##### Text segment #####

Netlify Auth seems to return the email whereas Auth0 returns the jwt without the email to match the local User. I just need to figure how to get the User

Is this what you’ve diagnosed as the problem?

If I understand correctly, this might be the problem/solution:

And, Chris, oh boy oh boy could we use help with Auth0 docs! Would really like to help take what you’ve learned and make it accessible for others – just let me know how I/we can help if and when you’re up for it.

The hash links here do not seem to go to the section:

https://redwoodjs.com/docs/authentication#for-auth0

But in here I describe how to setup rules to pull in the user metadata.

https://redwoodjs.com/docs/authentication#auth0-rules-for-app-metadata

There is an Auth0 rule template to set the email:

function (user, context, callback) {
  // This rule adds the authenticated user's email address to the access token.

##### Provided data #####

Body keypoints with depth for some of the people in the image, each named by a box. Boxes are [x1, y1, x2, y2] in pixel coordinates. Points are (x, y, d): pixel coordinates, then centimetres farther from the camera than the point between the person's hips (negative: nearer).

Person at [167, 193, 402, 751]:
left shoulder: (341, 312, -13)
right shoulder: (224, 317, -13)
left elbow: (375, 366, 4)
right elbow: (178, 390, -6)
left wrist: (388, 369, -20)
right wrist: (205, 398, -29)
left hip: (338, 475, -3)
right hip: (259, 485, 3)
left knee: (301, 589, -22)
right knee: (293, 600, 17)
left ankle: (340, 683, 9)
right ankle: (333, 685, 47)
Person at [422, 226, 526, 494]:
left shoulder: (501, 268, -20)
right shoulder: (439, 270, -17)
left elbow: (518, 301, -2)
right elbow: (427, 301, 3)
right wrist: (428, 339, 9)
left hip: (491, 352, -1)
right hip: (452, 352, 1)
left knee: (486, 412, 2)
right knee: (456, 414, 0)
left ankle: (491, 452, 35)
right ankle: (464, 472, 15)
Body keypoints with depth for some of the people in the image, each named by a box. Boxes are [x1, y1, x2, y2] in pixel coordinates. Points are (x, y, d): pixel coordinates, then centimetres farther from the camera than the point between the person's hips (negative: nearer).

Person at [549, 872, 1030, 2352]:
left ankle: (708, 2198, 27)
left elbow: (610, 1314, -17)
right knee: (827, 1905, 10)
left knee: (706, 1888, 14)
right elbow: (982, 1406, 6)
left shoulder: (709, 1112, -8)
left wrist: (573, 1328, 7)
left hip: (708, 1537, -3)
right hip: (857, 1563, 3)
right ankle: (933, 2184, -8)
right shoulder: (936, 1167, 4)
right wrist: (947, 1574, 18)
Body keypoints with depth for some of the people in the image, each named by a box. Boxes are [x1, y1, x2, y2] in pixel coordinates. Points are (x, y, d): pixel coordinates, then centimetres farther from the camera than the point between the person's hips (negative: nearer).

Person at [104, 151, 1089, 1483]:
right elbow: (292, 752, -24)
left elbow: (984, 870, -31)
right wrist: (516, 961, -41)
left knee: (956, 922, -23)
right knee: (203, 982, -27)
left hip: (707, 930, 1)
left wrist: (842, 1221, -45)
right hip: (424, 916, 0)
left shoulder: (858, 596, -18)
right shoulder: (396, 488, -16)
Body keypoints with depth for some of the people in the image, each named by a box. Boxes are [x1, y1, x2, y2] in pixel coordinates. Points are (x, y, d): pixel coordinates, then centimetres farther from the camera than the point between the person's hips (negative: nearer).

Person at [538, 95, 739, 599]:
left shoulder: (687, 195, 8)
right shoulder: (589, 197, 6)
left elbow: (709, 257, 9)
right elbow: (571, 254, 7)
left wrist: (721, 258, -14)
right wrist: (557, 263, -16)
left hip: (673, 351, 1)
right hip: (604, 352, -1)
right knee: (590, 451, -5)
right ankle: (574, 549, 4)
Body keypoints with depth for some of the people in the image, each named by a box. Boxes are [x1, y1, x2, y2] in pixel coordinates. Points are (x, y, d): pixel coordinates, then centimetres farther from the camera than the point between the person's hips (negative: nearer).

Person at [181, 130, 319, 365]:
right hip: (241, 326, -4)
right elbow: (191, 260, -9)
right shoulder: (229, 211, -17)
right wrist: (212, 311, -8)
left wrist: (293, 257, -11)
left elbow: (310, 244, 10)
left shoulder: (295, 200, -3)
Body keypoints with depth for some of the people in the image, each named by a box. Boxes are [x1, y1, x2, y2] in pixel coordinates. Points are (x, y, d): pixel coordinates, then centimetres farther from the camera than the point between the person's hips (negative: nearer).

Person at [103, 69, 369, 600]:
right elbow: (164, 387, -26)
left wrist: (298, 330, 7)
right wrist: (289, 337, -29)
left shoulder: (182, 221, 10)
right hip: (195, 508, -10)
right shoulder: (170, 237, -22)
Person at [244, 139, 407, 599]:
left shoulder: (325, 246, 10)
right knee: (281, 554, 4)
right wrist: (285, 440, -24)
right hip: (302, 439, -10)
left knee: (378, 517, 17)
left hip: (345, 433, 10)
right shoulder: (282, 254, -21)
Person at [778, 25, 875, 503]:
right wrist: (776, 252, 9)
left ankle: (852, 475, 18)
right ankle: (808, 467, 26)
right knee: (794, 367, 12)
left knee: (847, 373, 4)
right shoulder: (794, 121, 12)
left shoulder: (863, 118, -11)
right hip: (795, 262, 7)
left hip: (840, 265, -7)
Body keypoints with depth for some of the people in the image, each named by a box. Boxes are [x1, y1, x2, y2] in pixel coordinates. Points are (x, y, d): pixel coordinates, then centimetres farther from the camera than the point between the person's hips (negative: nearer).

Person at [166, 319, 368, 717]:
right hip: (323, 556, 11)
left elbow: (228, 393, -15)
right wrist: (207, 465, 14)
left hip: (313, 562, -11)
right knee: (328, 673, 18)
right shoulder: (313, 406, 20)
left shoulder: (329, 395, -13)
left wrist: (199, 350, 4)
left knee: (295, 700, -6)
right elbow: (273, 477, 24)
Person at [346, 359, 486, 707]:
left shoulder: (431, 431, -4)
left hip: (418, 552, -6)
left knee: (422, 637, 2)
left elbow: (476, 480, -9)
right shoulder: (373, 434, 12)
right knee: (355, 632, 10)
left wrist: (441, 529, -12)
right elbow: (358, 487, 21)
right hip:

#####

Problems and tasks —
A. Based on the Auth0 discussion, why does the first poster still need to work out how to get the User?
B. Extend the Auth0 discussion, picking up right after its last line.

Results by task —
A. Netlify Auth returns the email, but Auth0 returns the JWT without the email. Without that email, there is nothing to match to the local User.

B.
  var namespace = 'https://example.com/';

  context.accessToken[namespace + 'email'] = user.email;
  return callback(null, user, context);
}

Probably should add this to the docs as well, but it is good practive not to have personal info in a token because anybody can get at the data.

Instead, you can use Auth0’s admin API and fetch the user profile info using their accessToken and get that.

Or you can use a Auth0 Hook to send the profile to a function and update your profile.

That’s what I do.

I can share an example of each if need.

1 Like

Also, this video at around the 40 minute mark shows some Auth0 setup – with the API that needs to setup as well as the rule to add the email to token.

1 Like

@peterp @thedavid @dthyresson Thanks all!

I watched a few videos last night, and I came to the same conclusion. Sharing this would be really helpful.

This video is awesome!

1 Like

So I went with passing the email through the token even though it’s not ideal. I guess I’m satisficing. I’m just stuck figuring out environment variables on Vercel. They do something funny with runtime versus build time. Thank you all for the help!

2 Likes

Your other options to get the complete user profile are to in a service like userManager.js and use Auth0’s two clients - AuthenticationClient (works on a bearer token and can access that users’ info) and ManagementClient (which is the “admin” client and can access any user).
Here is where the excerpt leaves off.